Britain has the highest burden of property taxes in the world, new research has revealed, as the Chancellor looks at ways to raise even more revenue to repair the public finances.

I’ve been making the point for well over a decade.

The Organisation for Economic Co-operation and Development (OECD) found that tax receipts generated from property climbed to £91bn in 2019, up from £88bn the previous year. Property tax receipts were worth 4.1pc of GDP, ranking top for a second straight year and just ahead of France, a typically high-taxing country.
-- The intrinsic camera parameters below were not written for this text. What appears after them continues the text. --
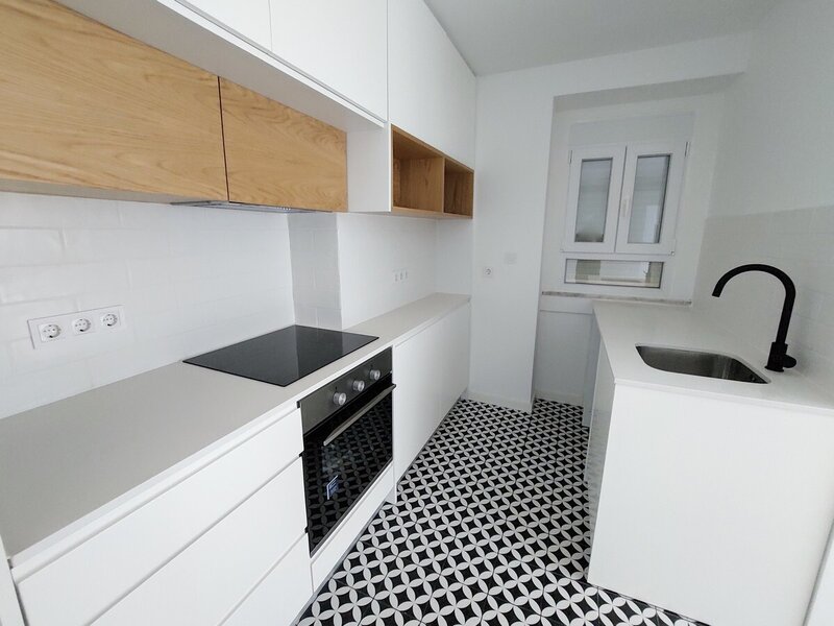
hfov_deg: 106.2
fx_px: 313
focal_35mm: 13
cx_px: 417
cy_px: 313
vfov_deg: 89.9
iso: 800
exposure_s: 1/17
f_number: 2.2
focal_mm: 1.74
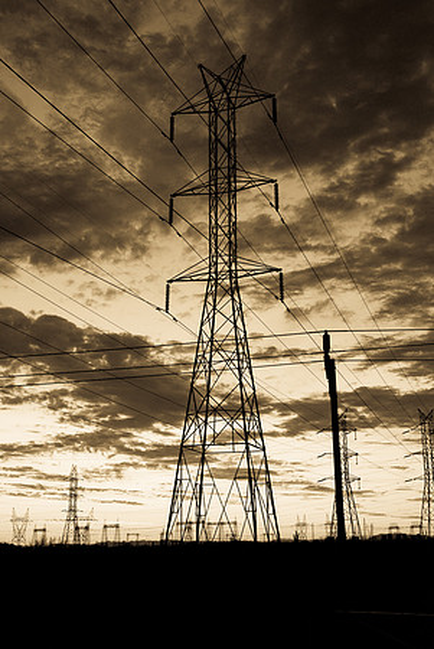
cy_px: 324
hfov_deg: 30.9
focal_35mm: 44
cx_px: 217
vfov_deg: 44.9
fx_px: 785
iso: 800
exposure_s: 1/80
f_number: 8
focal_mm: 29
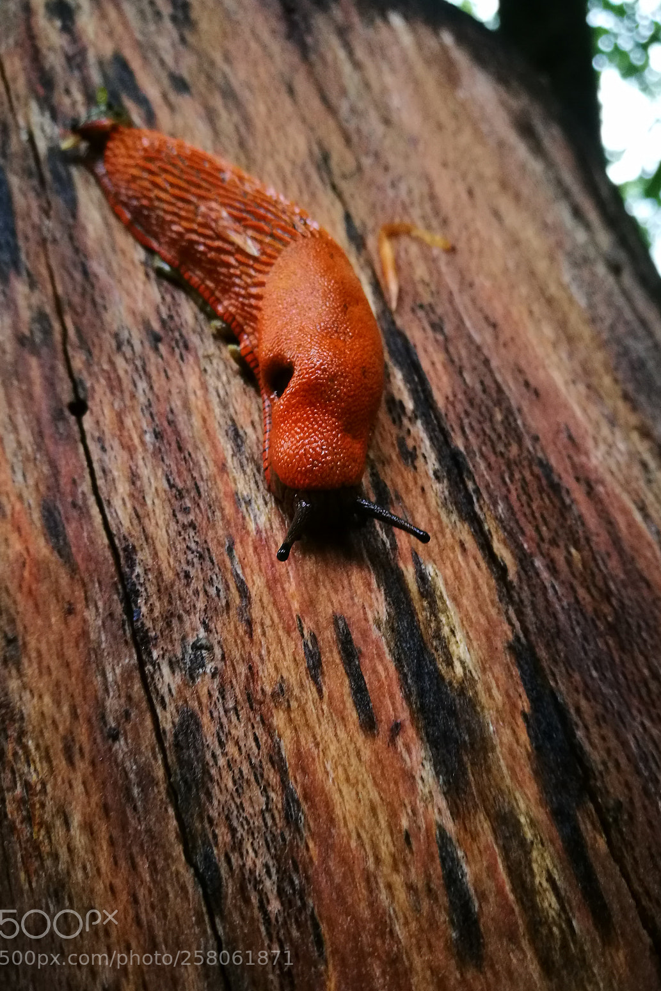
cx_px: 343
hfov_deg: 45.0
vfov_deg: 63.7
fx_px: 798
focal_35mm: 29
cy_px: 496
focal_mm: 4.5
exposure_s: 1/25
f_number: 2.2
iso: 320
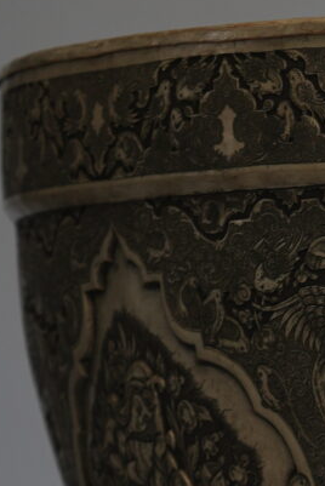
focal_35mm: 542
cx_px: 804
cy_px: 748
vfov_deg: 3.8
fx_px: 7326
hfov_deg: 2.5
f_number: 2.5
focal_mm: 85
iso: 200
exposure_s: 1/100
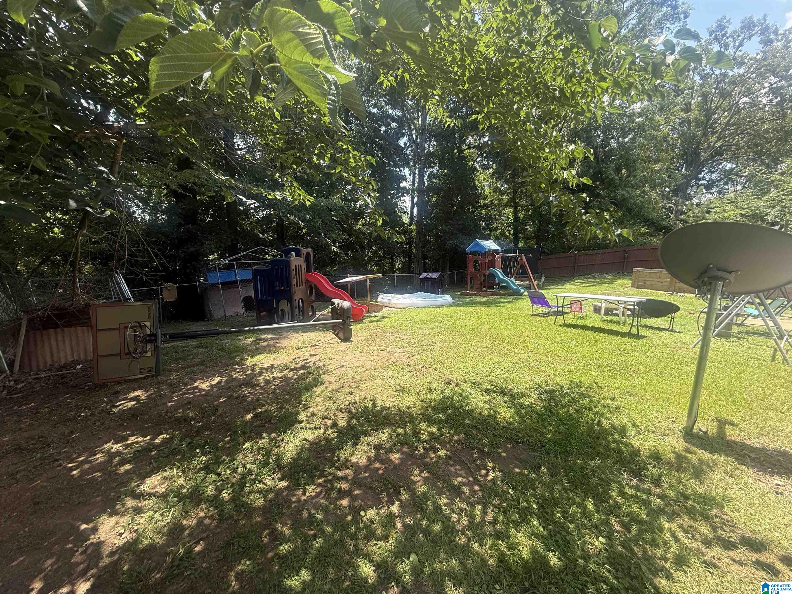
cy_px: 297
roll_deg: -3.9
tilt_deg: -7.0
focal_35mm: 14
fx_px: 320
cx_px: 396
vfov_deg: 85.7
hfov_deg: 102.1
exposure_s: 1/479
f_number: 2.2
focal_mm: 2.22
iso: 50
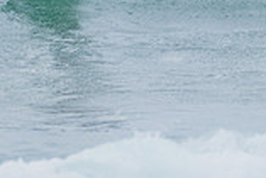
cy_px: -105
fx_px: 16781
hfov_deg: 0.9
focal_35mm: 2269
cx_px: 87
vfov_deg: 0.6
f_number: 5.6
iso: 450
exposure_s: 1/2000
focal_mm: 500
The Government raises 12pc of its revenue from taxes hitting homeowners and business premises, such as stamp duty, business rates and council tax, the OECD revealed. That is around double the levels of property taxation seen in the average OECD country – a group of 37 developed nations.

This also isn’t even new research, they’ve been publishing the same set of stats – adjusted per year, obviously – ever since I can remember.
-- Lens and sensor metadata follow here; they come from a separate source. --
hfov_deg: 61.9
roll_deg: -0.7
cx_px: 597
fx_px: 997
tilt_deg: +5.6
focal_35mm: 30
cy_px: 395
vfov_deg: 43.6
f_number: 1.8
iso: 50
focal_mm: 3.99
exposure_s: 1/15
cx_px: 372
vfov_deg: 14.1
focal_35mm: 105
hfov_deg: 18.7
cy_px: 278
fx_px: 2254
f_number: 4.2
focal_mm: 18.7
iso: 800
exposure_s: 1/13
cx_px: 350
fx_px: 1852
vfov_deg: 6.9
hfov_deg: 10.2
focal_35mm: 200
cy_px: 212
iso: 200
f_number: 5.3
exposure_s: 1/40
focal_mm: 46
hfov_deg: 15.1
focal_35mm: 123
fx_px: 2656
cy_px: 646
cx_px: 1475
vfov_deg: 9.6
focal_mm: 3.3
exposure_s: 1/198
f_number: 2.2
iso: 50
12 thoughts on “It’s not new bloody research”

  1. It’s a shame local property taxes don’t cover the cost of local government. If they did we might get better government.

  2. Given most local regions are one party states there is even less pressure to be responsive to voters than at the national level. If you want control of how your money is spent then you want the right to spend it yourself (school vouchers, NHS to make sure people can pay for treatment, not exclusively there to provide it).

  3. ‘tax receipts generated from property climbed to £91bn in 2019’

    You can’t take a few bricks off the estate to pay your taxes. The levy is on property, but it’s paid with cash – different property. So you are taxing the owners, not the property.

  4. Just compare the amount of legislation that brings in this £90bn compared with the amount required to bring in the taxes on income, corporations, inheritance, NI, VAT. How annoying it would be for the would-be Lord Ely if the main tax burden were put on properties. The tax gap and tax avoidance would be negligible. He would have no reason for existence

  5. Time for a bedroom tax on private properties to hit singletons living in multi-bedroom unimpressive end terraces and heating them unnecessarily causing climate change

  6. Council tax (England): £30bn
    Non-domestic rates (England): £25bn
    Stamp Duty Land Tax (UK): £11bn

    That adds up to £66bn. Not sure how they get to £91bn.

  7. Government doesn’t raise revenue from council tax, councils do. The clue is in the name. Before the 1990s business rates were council funding as well, until that was stolen by government.

  8. Indeed so, that doesn’t excuse Polly and the like – and she’s said it repeatedly – telling us that property is undertaxed with respect to other countries.